A recent Administrative Appeals Office decision (Matter of Simeio Solutions, LLC) held that an amended application for an H-1B MUST be filed when a new Labor Condition application is supposed to be filed with USCIS due to a change in a H-1B worker’s worksite location. What does this mean in practical terms? What are an employers responsibilities in these situations? I hope to answer these questions below.
Whenever a H-1B application is filed, it must contain a Labor Condition Application (LCA). The LCA is filed with the department of labor, and part of its purpose is to ensure that the H-1B worker will be paid at least the prevailing wage for the geographical area in which the worksite is located. So the employer is required to put in the address of the worksite location as well as the DOL defined metropolitan statistical area (MSA). It is the MSA that determines what the prevailing wage is, as these wages are only calculated on an MSA basis (not a city by city or town by town basis). If the H-1B worker changes worksite locations within the same MSA, there is no issue as the employer, through the LCA, has already guaranteed that the prevailing wage will be paid. However, if the new H-1B worksite is in a new MSA, then no such guarantee has been made, and, since there is a chance that the conditions of employment may change (i.e., the prevailing wage for that MSA could be higher so the wage may need to change), USCIS and the AAO determined that this would constitute a material change in the terms and conditions of employment. Any material change requires the filing of an amended H-1B application. Prior to this decision, many employers would simply file a new LCA, post the new LCA in compliance with the regulations and send the new LCA to USCIS without filing an entirely new application (and USCIS was ok with this, and had issues certain correspondence that it was their policy). However the AAO held that this is insufficient and a new application is needed.

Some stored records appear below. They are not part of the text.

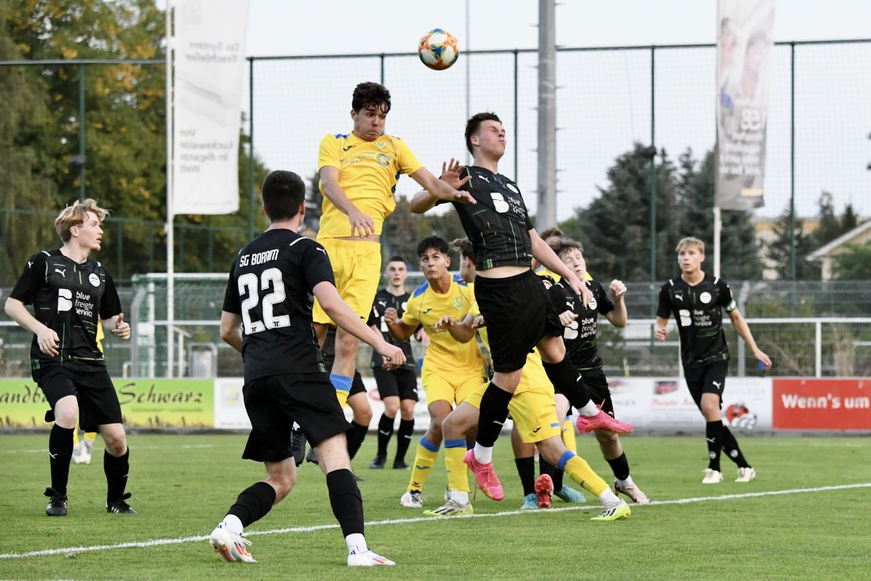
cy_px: 290
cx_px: 436
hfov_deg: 16.4
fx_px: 3024
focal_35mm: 125
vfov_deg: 11.0
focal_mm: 125
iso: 8000
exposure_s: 1/1600
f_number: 4.8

It is also important to note that USCIS had issued guidance to practitioners previously that all that was needed was the amended LCA, so USCIS, in this case, changed that policy. For this reason, USCIS has provided a grace period for those employers who have H-1B workers that fall into the above category (i.e., they changed MSA worksite locations prior to May 21, 2015). As long as the employer files an amended H-1B by August 17, 2015, they will not take any action against these employers.
Please remember, as always, this blog does not offer legal advice. If you need legal advice, consult with a lawyer instead of a blog. Thank you.